Change listing data
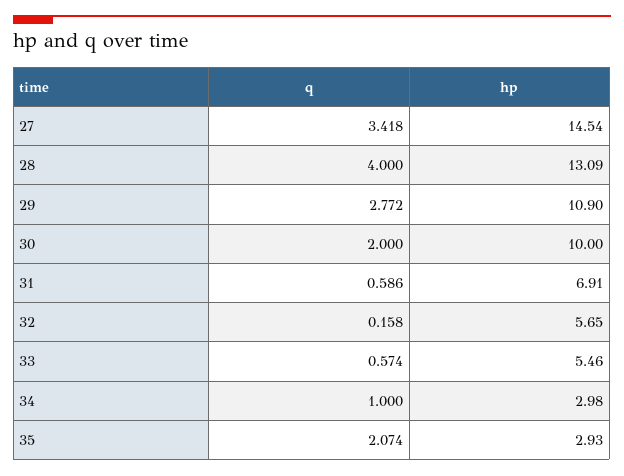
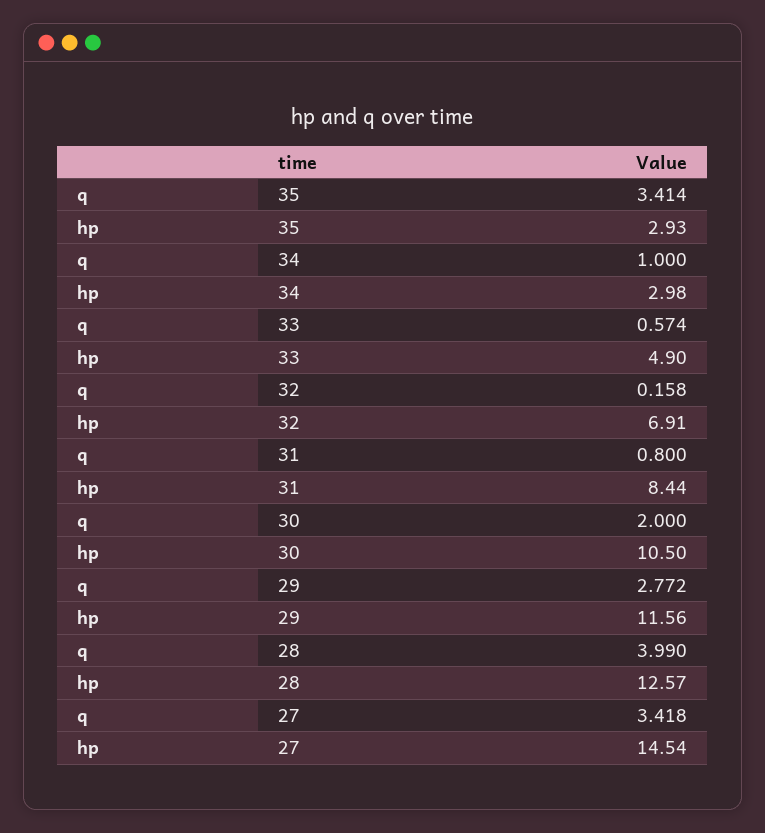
  {
    "q": {
      "27": 3.418,
-     "28": 4,
+     "28": 3.99,
      "29": 2.772,
      "30": 2,
-     "31": 0.586,
+     "31": 0.8,
      "32": 0.158,
      "33": 0.574,
      "34": 1,
-     "35": 2.074
+     "35": 3.414
    },
    "hp": {
      "27": 14.54,
-     "28": 13.09,
+     "28": 12.57,
-     "29": 10.9,
+     "29": 11.56,
-     "30": 10,
+     "30": 10.5,
-     "31": 6.91,
+     "31": 8.44,
-     "32": 5.65,
+     "32": 6.91,
-     "33": 5.46,
+     "33": 4.9,
      "34": 2.98,
      "35": 2.93
    }
  }

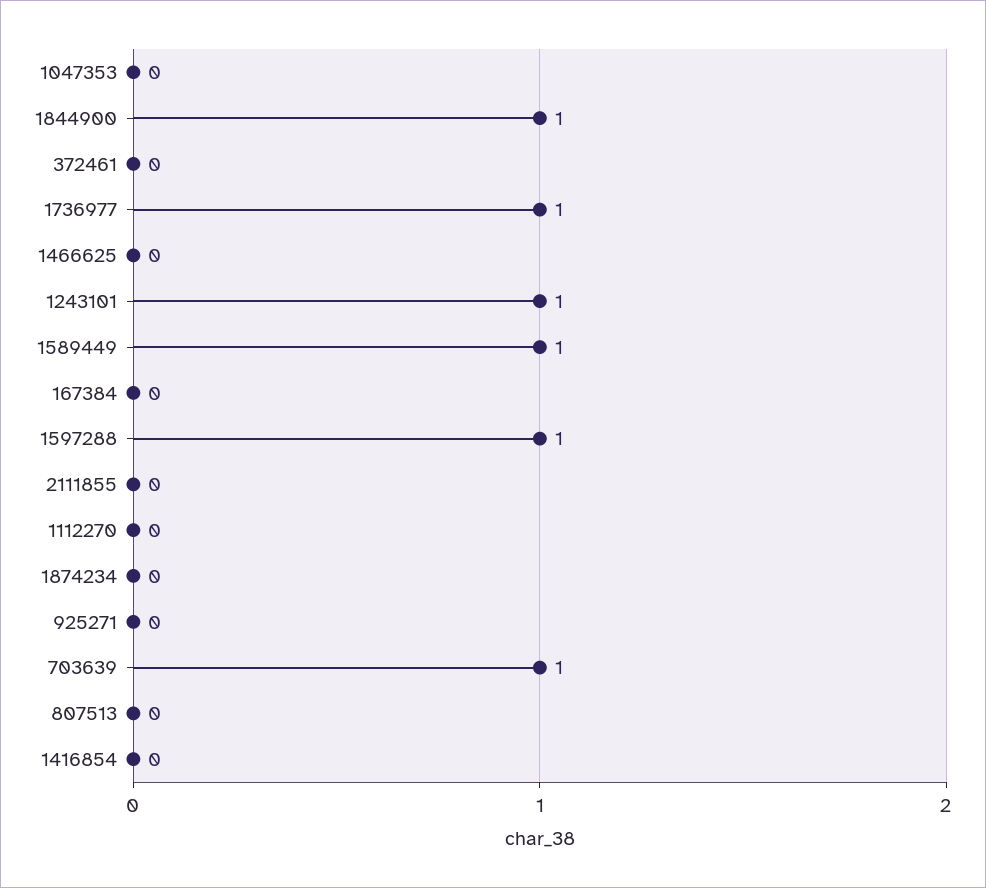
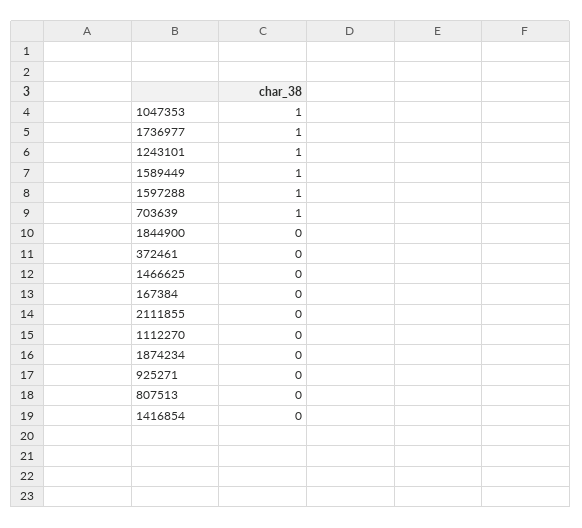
  {
-   "1047353": 0,
+   "1047353": 1,
-   "1844900": 1,
+   "1844900": 0,
    "372461": 0,
    "1736977": 1,
    "1466625": 0,
    "1243101": 1,
    "1589449": 1,
    "167384": 0,
    "1597288": 1,
    "2111855": 0,
    "1112270": 0,
    "1874234": 0,
    "925271": 0,
    "703639": 1,
    "807513": 0,
    "1416854": 0
  }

Exercise brief:
The entries above should be retyped exactly, minus any pictures.

Result for this exercise:
  {
    "q": {
      "27": 3.418,
-     "28": 4,
+     "28": 3.99,
      "29": 2.772,
      "30": 2,
-     "31": 0.586,
+     "31": 0.8,
      "32": 0.158,
      "33": 0.574,
      "34": 1,
-     "35": 2.074
+     "35": 3.414
    },
    "hp": {
      "27": 14.54,
-     "28": 13.09,
+     "28": 12.57,
-     "29": 10.9,
+     "29": 11.56,
-     "30": 10,
+     "30": 10.5,
-     "31": 6.91,
+     "31": 8.44,
-     "32": 5.65,
+     "32": 6.91,
-     "33": 5.46,
+     "33": 4.9,
      "34": 2.98,
      "35": 2.93
    }
  }

  {
-   "1047353": 0,
+   "1047353": 1,
-   "1844900": 1,
+   "1844900": 0,
    "372461": 0,
    "1736977": 1,
    "1466625": 0,
    "1243101": 1,
    "1589449": 1,
    "167384": 0,
    "1597288": 1,
    "2111855": 0,
    "1112270": 0,
    "1874234": 0,
    "925271": 0,
    "703639": 1,
    "807513": 0,
    "1416854": 0
  }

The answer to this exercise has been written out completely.